Environmental and Public Protection Cabinet
Firefighter Safety Awareness Day is May 17
FRANKFORT, Ky. (May 15, 2006) - More than 27,000 wildfires have burned nearly 250,000 acres across the southern United States this year, claiming at least two dozen lives. This has moved Leah MacSwords, the Kentucky state forester and director of the Kentucky Division of Forestry, to join with other state and federal wildland fire agencies in the South to call for a special Firefighter Safety Awareness Day on May 17.
According to state and federal wildland fire officials, the pace of this fire season has been of historic proportions across the southern United States. Record wildfires have destroyed many homes and businesses in Texas and Oklahoma and other southern states.
Kentucky has had 1,396 wildfires burning 42,582 acres this year. During the same period in 2005, Kentucky had 660 wildfires that burned 12,634 acres.
Hurricane debris from the past two years has resulted in a major increase in fire intensity and decreased ability to quickly control fires in Alabama, Florida, Louisiana, Mississippi and Texas. "Spring storms and remnants of past ice storms in Kentucky have dramatically increased the amount of fuel in our forests," said MacSwords.
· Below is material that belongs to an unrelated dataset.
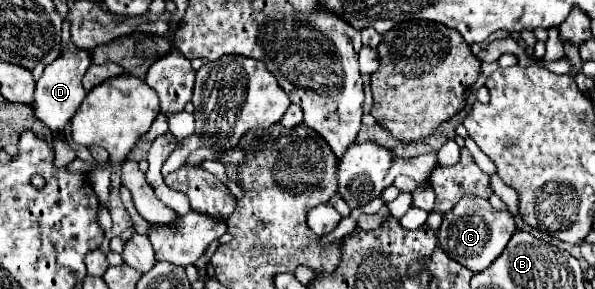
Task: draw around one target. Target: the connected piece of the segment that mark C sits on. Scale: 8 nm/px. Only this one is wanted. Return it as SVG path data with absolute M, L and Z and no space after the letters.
M464 196L464 200L456 204L456 208L444 214L442 226L438 228L436 236L438 236L438 246L452 260L466 266L472 272L482 272L502 254L514 232L516 232L516 222L510 212L494 210L490 202L484 198Z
Significant drought conditions continue in Texas and Oklahoma, the entire Gulf Coast and Florida. Another extreme drought pocket covers much of Virginia and North Carolina.
As bad as the winter and spring of 2006 have been, the potential exists for conditions to get even worse, according to the National Weather Service.
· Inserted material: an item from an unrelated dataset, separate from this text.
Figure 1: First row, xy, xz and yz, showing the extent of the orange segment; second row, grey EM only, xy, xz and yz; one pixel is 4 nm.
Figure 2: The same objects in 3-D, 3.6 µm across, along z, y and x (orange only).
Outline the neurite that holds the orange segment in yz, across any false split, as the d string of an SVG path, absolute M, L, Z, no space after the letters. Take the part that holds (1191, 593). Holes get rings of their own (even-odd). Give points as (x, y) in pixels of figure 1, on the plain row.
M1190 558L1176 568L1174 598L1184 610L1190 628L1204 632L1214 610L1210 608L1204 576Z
2006 has seen an unprecedented loss of life and serious injuries to local, state and federal agency firefighters as well as civilians.
At least six firefighters and 18 civilians in the southern United States have died as a result of wildland fire-related accidents. Accidents caused by wildfires have also resulted in serious injuries and loss of equipment.
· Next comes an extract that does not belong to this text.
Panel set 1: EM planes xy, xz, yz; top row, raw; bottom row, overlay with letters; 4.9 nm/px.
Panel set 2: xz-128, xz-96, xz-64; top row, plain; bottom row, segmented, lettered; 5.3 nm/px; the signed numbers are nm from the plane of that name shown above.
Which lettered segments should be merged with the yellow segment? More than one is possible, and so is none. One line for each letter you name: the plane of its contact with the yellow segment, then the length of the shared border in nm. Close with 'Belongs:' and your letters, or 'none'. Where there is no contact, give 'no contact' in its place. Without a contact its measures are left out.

Firefighters in the 13 southern states will participate in the special Fire Safety Awareness Day on Wednesday, May 17. The day will start with a moment of silence for firefighters who have lost their lives this year, followed by a 10-minute stand-down for safety.
"We are asking Kentucky firefighters to take a pause for safety on May 17 to make sure they are focused on safety fundamentals," MacSwords said. "We have an awesome responsibility to protect public safety as well as our valuable natural resources, but one life lost to wildfire is one too many."